### YOUR TASK
Once you find the line with "hfov_deg: 73.7" in the entries below, return exactly every line from it through the line with "focal_mm: 24".

### RECORDS

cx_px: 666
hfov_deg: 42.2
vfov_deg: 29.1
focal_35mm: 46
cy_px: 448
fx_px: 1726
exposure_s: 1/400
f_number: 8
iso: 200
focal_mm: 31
...
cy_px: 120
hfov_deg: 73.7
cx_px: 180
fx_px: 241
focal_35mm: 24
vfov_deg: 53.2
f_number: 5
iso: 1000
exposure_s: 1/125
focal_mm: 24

### FINISHED TASK
hfov_deg: 73.7
cx_px: 180
fx_px: 241
focal_35mm: 24
vfov_deg: 53.2
f_number: 5
iso: 1000
exposure_s: 1/125
focal_mm: 24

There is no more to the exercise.